◆ TASK TO COMPLETE ◆
Turn every line of the records below into one numbered list, skipping blank lines and leaving out the pictures.

--- INFORMATION GIVEN ---

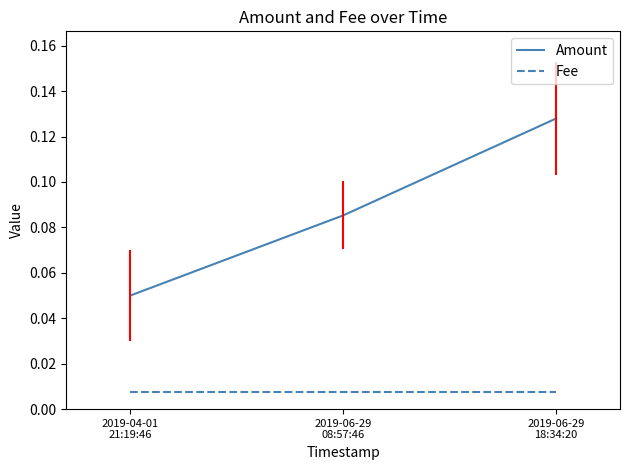

Rank the series by their average value, from highest to lowest.

Amount, Fee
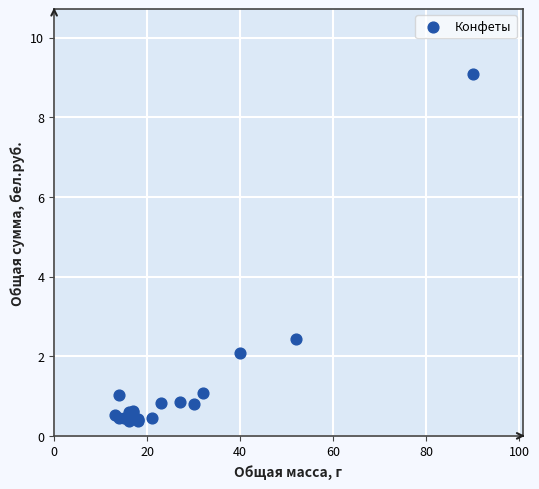

What Y value in the scatter plot is closest to 4?

2.4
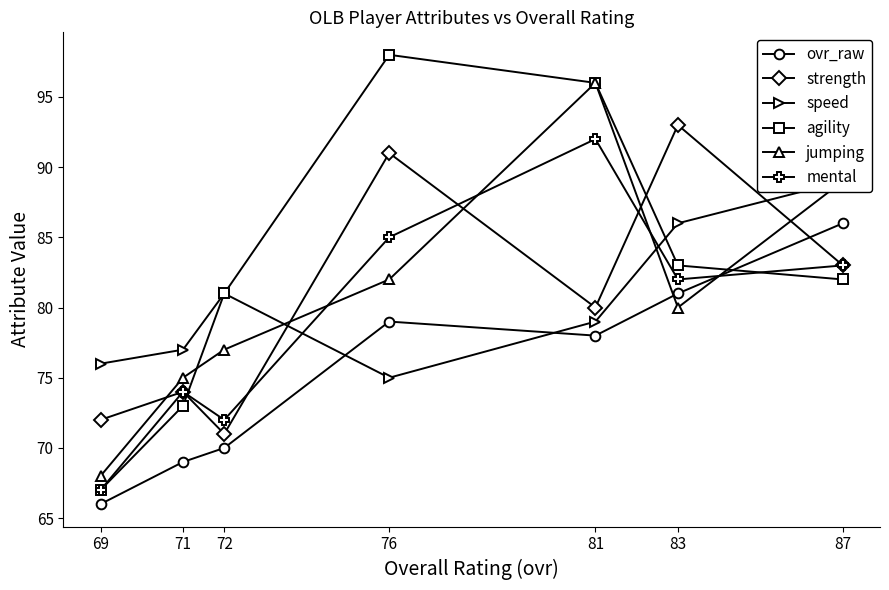

Is it true that mental equals 113 at 72?

False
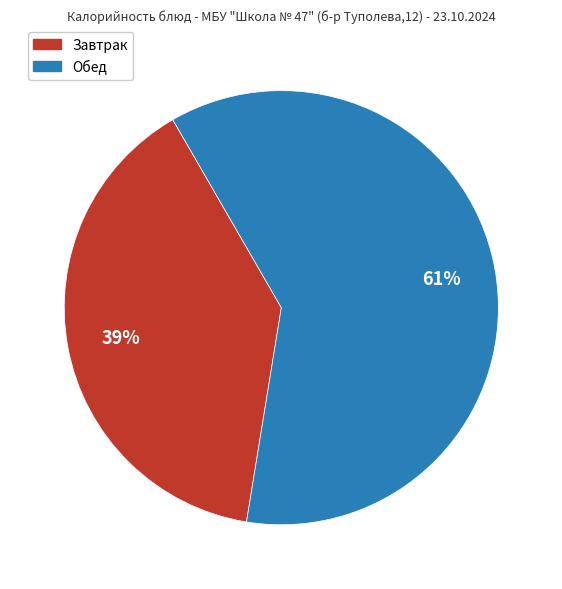

Is it true that Завтрак is 39% of the pie?

True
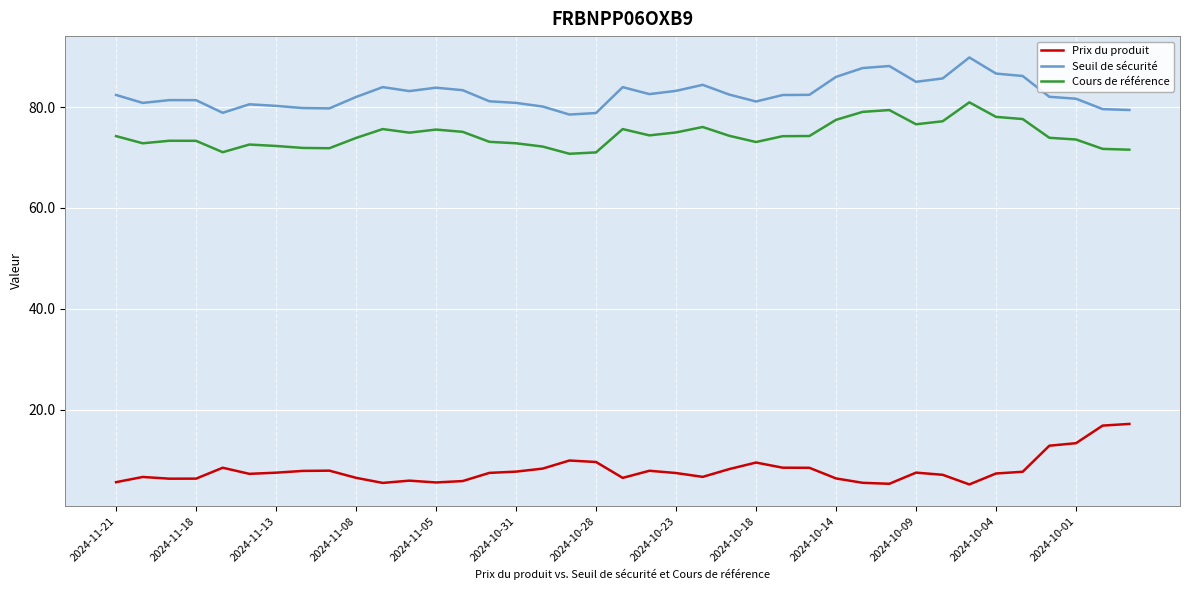

What is the minimum value shown in the chart?

5.2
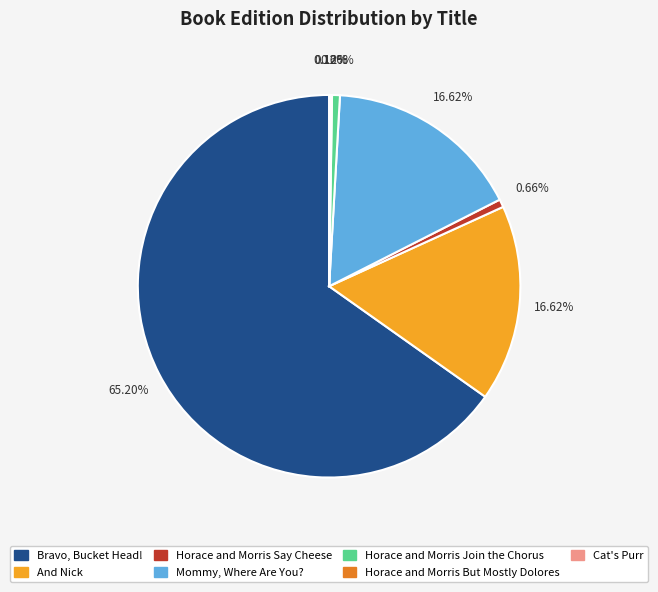

What portion of the pie excludes Mommy, Where Are You??

83.4%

---

◆ TASK ANSWER ◆
1. Rank the series by their average value, from highest to lowest.
2. Amount, Fee
3. What Y value in the scatter plot is closest to 4?
4. 2.4
5. Is it true that mental equals 113 at 72?
6. False
7. Is it true that Завтрак is 39% of the pie?
8. True
9. What is the minimum value shown in the chart?
10. 5.2
11. What portion of the pie excludes Mommy, Where Are You??
12. 83.4%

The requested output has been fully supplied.